• [Work order]: In the text on arteritis, whose larva is named as a cause of chronic internal arteritis in the horse?

• [Selected extract]:

Symptoms of acute arteritis. These consist largely in impaired muscular power in the part, indications of acute local suffering, such as trembling and tenderness to the touch, if the obstructed vessel lies within reach it can be felt as an exquisitely tender cord-like mass, and the limb on the distal side of the embolism and dependent on the diseased vessel for its blood supply is anæmic and cold. In the distal portion of the embolic artery and its branches pulsation has ceased. If the lesion is extensive there may be more or less fever, but a limited arteritis in a small vessel may escape this complication. If the disease is of long standing there is atrophy of the tissues formerly supplied by the embolic vessels. The secondary derangement of nutrition and function are as varied as the organs affected and will be noted below in the special article on thrombosis and embolism.
Chronic arteritis. Atheroma. This is an indolent inflammation supposed to result mainly from strain and overwork, and manifested by thickening and clouding of the serosa, with cell proliferation, softening and fatty degeneration. The diseased substance becomes soft, pultaceous, slightly greasy, and under molecular degeneration it breaks up and is even in part washed on in the blood stream. Other degenerations may occur in the inflamed walls of the artery. The exudate may become organized, constituting fibrous thickening. It may become the seat of calcareous degeneration. It may yield to the blood pressure, becoming slowly attenuated (atrophy), and even dilated (aneurism by dilatation). As a cause of chronic internal arteritis in the horse should be named the presence in the vessels of the larva of the strongylus armatus. The posterior aorta and anterior mesenteric artery which are the most commonly infested by these parasites are frequently attenuated, dilated and calcified in this connection.
Treatment. Acute arteritis should be treated like any other local inflammation, by rest, soothing applications (fomentations, astringents, icebags), and alkaline salts. It has been proposed to manipulate the affected artery and contained thrombus, but this can only tend to block the smaller arteries farther on, and perhaps with even more injurious results. The liberal use of alkalies on the other hand, if effective in dissolving any portion of the clot, returns this to the blood stream in a condition that will not endanger further embolism. The agents usually employed are carbonates of ammonia, potash or soda, and iodide of potassium.
THROMBOSIS AND EMBOLISM.

• [Data to examine]:

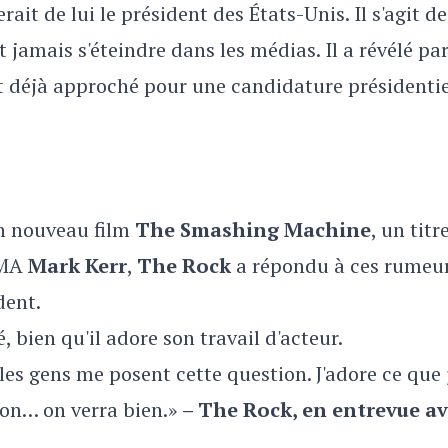
it de lui le président des États-Unis. Il s'agit de
jamais s'éteindre dans les médias. Il a révélé par
nt déjà approché pour une candidature présidentie
on nouveau film
The Smashing Machine
, un titr
MMA
Mark Kerr
,
The Rock
a répondu à ces rumeu
dent.
é, bien qu'il adore son travail d'acteur.
les gens me posent cette question. J'adore ce que 
 bon… on verra bien.»
– The Rock, en entrevue a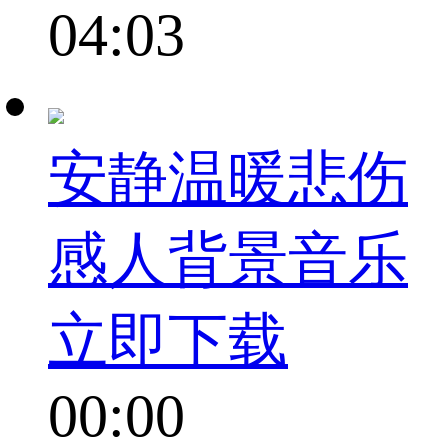
04:03
安静温暖悲伤
感人背景音乐
立即下载
00:00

• [Problem solution]: The larva of the strongylus armatus.